Talkin’ More Sports with Dr. G
Last time I shared the story of Larry Fitzgerald, one of the National Football League’s elite wide receivers. Fitzgerald is a proponent of vision therapy, which he experienced as a child thanks to the efforts of his grandfather, a behavioral optometrist. As I mentioned in closing last time, almost every athlete can enhance their performance with the help of a vision therapy program.
Some of my patients could run faster, hit baseballs better, play better tennis, bowl better and shoot baskets better after doing some vision therapy. I did have an adult patient who was referred by her workout instructor because her movements were asymmetrical.
Here’s an excerpt from an interview with senior writer at Sports Illustrated and author of The Sports Gene: Inside the Science of Extraordinary Athletic Performance, David Epstein. It’s clear Mr. Epstein displayed a limited understanding of the visual process but he made some points I thought were important.
David Epstein: [Batters] pick up on cues from the player's body before they're pitched, so for a pitcher, without knowing it the hitters are actually focusing in on the motion of the pitcher's shoulder and the pitcher's torso and hand and then as soon as the ball's released, on what's called the flicker, which is a flashing pattern that the red seams make as they rotate. And it's only picking up those anticipatory cues that allow the hitter to hit the ball because basically the reaction time of major league hitters or teachers or doctors to a visual stimulus is about 200 milliseconds (that's 1/5 of a second). That's half the total transit time of a fastball. We simply do not have a biological system that is capable of tracking objects moving at that speed. So once the ball is half way to the hitter, he might as well close his eyes; he's already swinging wherever he's swinging. So in that first half of the pitch, right when the ball is out of the hand, the hitter has to have picked up cues from the pitcher's body and the movement of the ball to know where it's going ahead of time.

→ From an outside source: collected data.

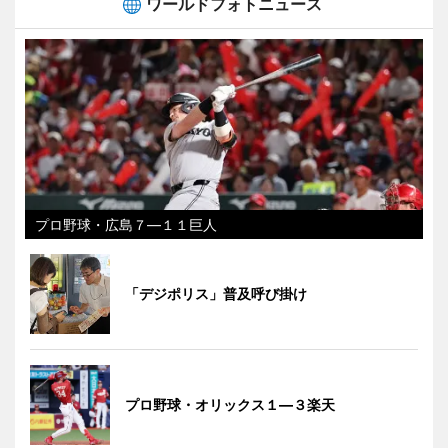
ワールドフォトニュース
プロ野球・広島７―１１巨人
「デジポリス」普及呼び掛け
プロ野球・オリックス１―３楽天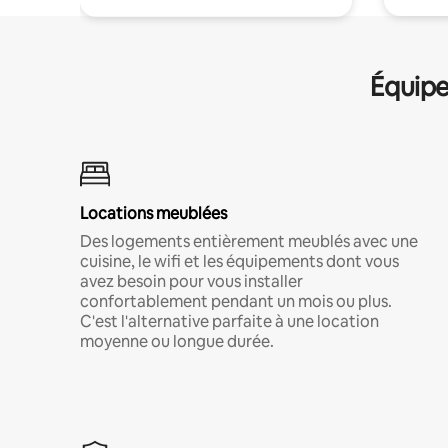
Équipe
Locations meublées
Des logements entièrement meublés avec une
cuisine, le wifi et les équipements dont vous
avez besoin pour vous installer
confortablement pendant un mois ou plus.
C'est l'alternative parfaite à une location
moyenne ou longue durée.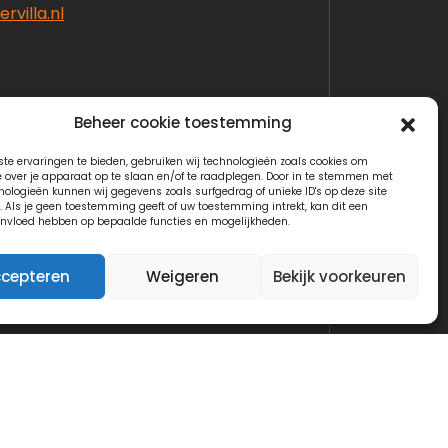
rvilla.nl
Beheer cookie toestemming
te ervaringen te bieden, gebruiken wij technologieën zoals cookies om
e over je apparaat op te slaan en/of te raadplegen. Door in te stemmen met
nologieën kunnen wij gegevens zoals surfgedrag of unieke ID's op deze site
. Als je geen toestemming geeft of uw toestemming intrekt, kan dit een
invloed hebben op bepaalde functies en mogelijkheden.
cepteren
Weigeren
Bekijk voorkeuren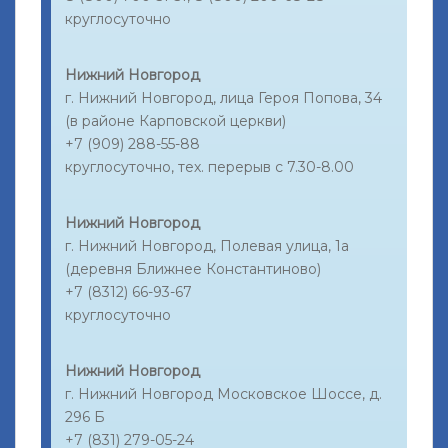
круглосуточно
Нижний Новгород
г. Нижний Новгород, лица Героя Попова, 34
(в районе Карповской церкви)
+7 (909) 288-55-88
круглосуточно, тех. перерыв с 7.30-8.00
Нижний Новгород
г. Нижний Новгород, Полевая улица, 1а
(деревня Ближнее Константиново)
+7 (8312) 66-93-67
круглосуточно
Нижний Новгород
г. Нижний Новгород Московское Шоссе, д.
296 Б
+7 (831) 279-05-24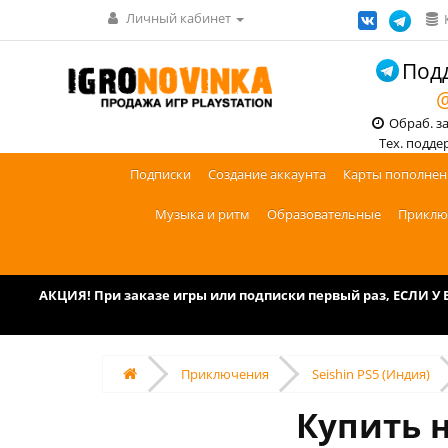
Личный кабинет
Подд
@
Обраб. зак
Тех. поддерж
Подписки
Создание аккаунта
Карты пополнен
Музыка и ритм
Образовательные
Приклю
АКЦИЯ! При заказе игры или подписки первый раз, ЕСЛИ 
Приключения
Seishin PS5 (Индия)
Купить н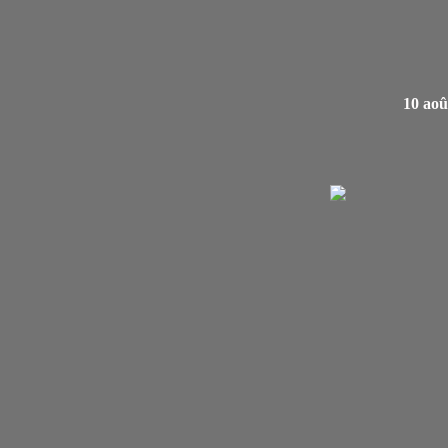
10 aoû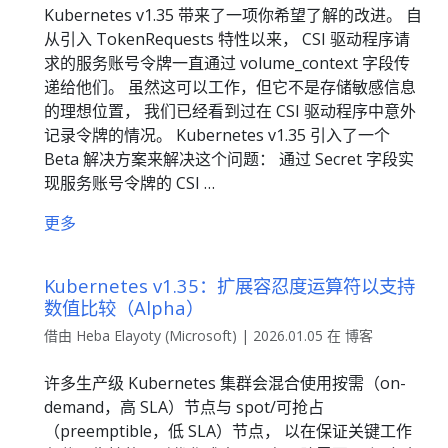
Kubernetes v1.35 带来了一项你希望了解的改进。 自
从引入 TokenRequests 特性以来， CSI 驱动程序请
求的服务账号令牌一直通过 volume_context 字段传
递给他们。 虽然这可以工作，但它不是存储敏感信息
的理想位置， 我们已经看到过在 CSI 驱动程序中意外
记录令牌的情况。 Kubernetes v1.35 引入了一个
Beta 解决方案来解决这个问题： 通过 Secret 字段实
现服务账号令牌的 CSI …
更多
Kubernetes v1.35：扩展容忍度运算符以支持
数值比较（Alpha）
借由 Heba Elayoty (Microsoft) | 2026.01.05 在 博客
许多生产级 Kubernetes 集群会混合使用按需（on-
demand，高 SLA）节点与 spot/可抢占
（preemptible，低 SLA）节点， 以在保证关键工作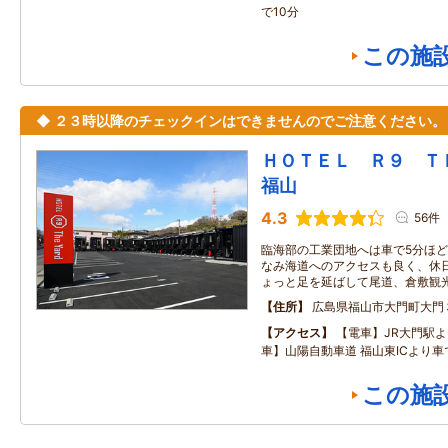
で10分
この施
◆ ２３時以降のチェックインはできませんのでご注意ください。
ＨＯＴＥＬ Ｒ９ 
福山
4.3
56件
臨海部の工業団地へは車で5分ほど
なみ海道へのアクセスも良く、休
ょっと足を延ばして尾道、倉敷観
住所
広島県福山市大門町大門
アクセス
【電車】JR大門駅よ
車】山陽自動車道 福山東ICより車
この施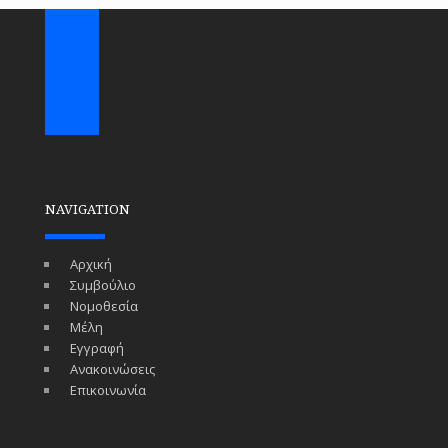
NAVIGATION
Αρχική
Συμβούλιο
Νομοθεσία
Μέλη
Εγγραφή
Ανακοινώσεις
Επικοινωνία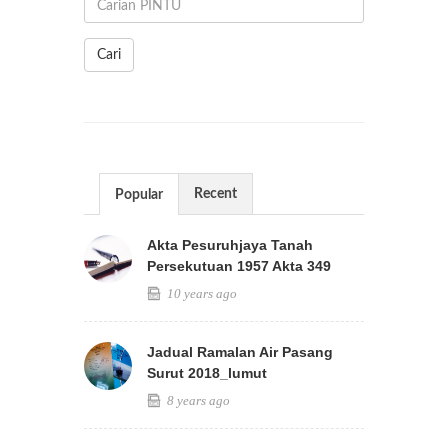
Cari
Recent
Popular
Akta Pesuruhjaya Tanah
Persekutuan 1957 Akta 349
10 years ago
Jadual Ramalan Air Pasang
Surut 2018_lumut
8 years ago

Q: So it's not that they're reacting more quickly, it's that they're reading the picture that they're seeing and anticipating where the ball is going to be. It's like it's the software and not the hardware right?
David Epstein: Exactly, exactly. This is a learned perceptual skill. And in fact if you do a digital simulation, which some scientists have done, where you delete the pitcher's shoulder, Albert Pujols becomes me basically…
Good athletes are using the visual process as a whole at a high level. It’s not just seeing clearly, it’s also knowing where things are in space (eye teaming) and judging the time it takes people and things to get from one place to another (spatial processing) with a high degree of accuracy and consistency. It’s about accurate eye movements and good peripheral awareness. All of these aspects of the visual process must work seamlessly to provide the kind of input that leads to accurate split-second decision making. The visual process must be flexible yet durable. These are the things that behavioral optometrists help people work on every day in vision therapy.